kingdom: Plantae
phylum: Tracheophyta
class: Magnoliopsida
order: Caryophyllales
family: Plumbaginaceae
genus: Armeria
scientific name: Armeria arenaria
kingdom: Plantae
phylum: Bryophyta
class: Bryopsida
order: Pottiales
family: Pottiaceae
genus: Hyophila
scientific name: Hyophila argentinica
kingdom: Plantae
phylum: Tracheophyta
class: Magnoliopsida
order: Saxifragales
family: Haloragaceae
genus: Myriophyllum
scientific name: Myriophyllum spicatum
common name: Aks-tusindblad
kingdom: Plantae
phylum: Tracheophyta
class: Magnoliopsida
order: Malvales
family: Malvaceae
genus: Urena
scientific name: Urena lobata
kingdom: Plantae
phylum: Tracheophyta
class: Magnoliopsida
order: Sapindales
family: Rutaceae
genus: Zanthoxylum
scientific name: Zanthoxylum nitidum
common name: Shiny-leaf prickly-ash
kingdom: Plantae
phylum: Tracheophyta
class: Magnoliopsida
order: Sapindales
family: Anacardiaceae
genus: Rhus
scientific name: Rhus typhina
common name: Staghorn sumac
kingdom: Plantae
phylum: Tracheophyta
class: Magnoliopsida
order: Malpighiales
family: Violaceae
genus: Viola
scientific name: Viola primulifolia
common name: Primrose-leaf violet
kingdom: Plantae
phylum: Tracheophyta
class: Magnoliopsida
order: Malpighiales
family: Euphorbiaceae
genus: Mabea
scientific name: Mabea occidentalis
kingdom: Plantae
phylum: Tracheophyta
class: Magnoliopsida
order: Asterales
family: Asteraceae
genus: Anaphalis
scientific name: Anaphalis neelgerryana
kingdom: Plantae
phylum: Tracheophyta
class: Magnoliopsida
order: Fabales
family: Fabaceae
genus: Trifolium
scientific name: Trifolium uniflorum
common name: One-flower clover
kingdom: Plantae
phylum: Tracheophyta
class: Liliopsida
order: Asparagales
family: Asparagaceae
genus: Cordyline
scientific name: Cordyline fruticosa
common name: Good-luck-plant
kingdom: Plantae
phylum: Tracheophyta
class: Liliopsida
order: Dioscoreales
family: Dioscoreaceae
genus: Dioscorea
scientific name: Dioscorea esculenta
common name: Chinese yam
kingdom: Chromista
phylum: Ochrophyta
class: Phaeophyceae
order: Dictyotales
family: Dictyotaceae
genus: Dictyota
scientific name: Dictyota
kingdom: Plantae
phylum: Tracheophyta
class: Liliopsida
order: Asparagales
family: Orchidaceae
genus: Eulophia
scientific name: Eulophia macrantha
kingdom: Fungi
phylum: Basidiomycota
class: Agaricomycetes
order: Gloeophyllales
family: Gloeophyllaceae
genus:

+++

STATED EXERCISE:
Transcribe the entire listing above line by line, from the first kingdom entry through the final genus line, keeping every character unchanged.

RESULT OF THIS TASK:
kingdom: Plantae
phylum: Tracheophyta
class: Magnoliopsida
order: Caryophyllales
family: Plumbaginaceae
genus: Armeria
scientific name: Armeria arenaria
kingdom: Plantae
phylum: Bryophyta
class: Bryopsida
order: Pottiales
family: Pottiaceae
genus: Hyophila
scientific name: Hyophila argentinica
kingdom: Plantae
phylum: Tracheophyta
class: Magnoliopsida
order: Saxifragales
family: Haloragaceae
genus: Myriophyllum
scientific name: Myriophyllum spicatum
common name: Aks-tusindblad
kingdom: Plantae
phylum: Tracheophyta
class: Magnoliopsida
order: Malvales
family: Malvaceae
genus: Urena
scientific name: Urena lobata
kingdom: Plantae
phylum: Tracheophyta
class: Magnoliopsida
order: Sapindales
family: Rutaceae
genus: Zanthoxylum
scientific name: Zanthoxylum nitidum
common name: Shiny-leaf prickly-ash
kingdom: Plantae
phylum: Tracheophyta
class: Magnoliopsida
order: Sapindales
family: Anacardiaceae
genus: Rhus
scientific name: Rhus typhina
common name: Staghorn sumac
kingdom: Plantae
phylum: Tracheophyta
class: Magnoliopsida
order: Malpighiales
family: Violaceae
genus: Viola
scientific name: Viola primulifolia
common name: Primrose-leaf violet
kingdom: Plantae
phylum: Tracheophyta
class: Magnoliopsida
order: Malpighiales
family: Euphorbiaceae
genus: Mabea
scientific name: Mabea occidentalis
kingdom: Plantae
phylum: Tracheophyta
class: Magnoliopsida
order: Asterales
family: Asteraceae
genus: Anaphalis
scientific name: Anaphalis neelgerryana
kingdom: Plantae
phylum: Tracheophyta
class: Magnoliopsida
order: Fabales
family: Fabaceae
genus: Trifolium
scientific name: Trifolium uniflorum
common name: One-flower clover
kingdom: Plantae
phylum: Tracheophyta
class: Liliopsida
order: Asparagales
family: Asparagaceae
genus: Cordyline
scientific name: Cordyline fruticosa
common name: Good-luck-plant
kingdom: Plantae
phylum: Tracheophyta
class: Liliopsida
order: Dioscoreales
family: Dioscoreaceae
genus: Dioscorea
scientific name: Dioscorea esculenta
common name: Chinese yam
kingdom: Chromista
phylum: Ochrophyta
class: Phaeophyceae
order: Dictyotales
family: Dictyotaceae
genus: Dictyota
scientific name: Dictyota
kingdom: Plantae
phylum: Tracheophyta
class: Liliopsida
order: Asparagales
family: Orchidaceae
genus: Eulophia
scientific name: Eulophia macrantha
kingdom: Fungi
phylum: Basidiomycota
class: Agaricomycetes
order: Gloeophyllales
family: Gloeophyllaceae
genus:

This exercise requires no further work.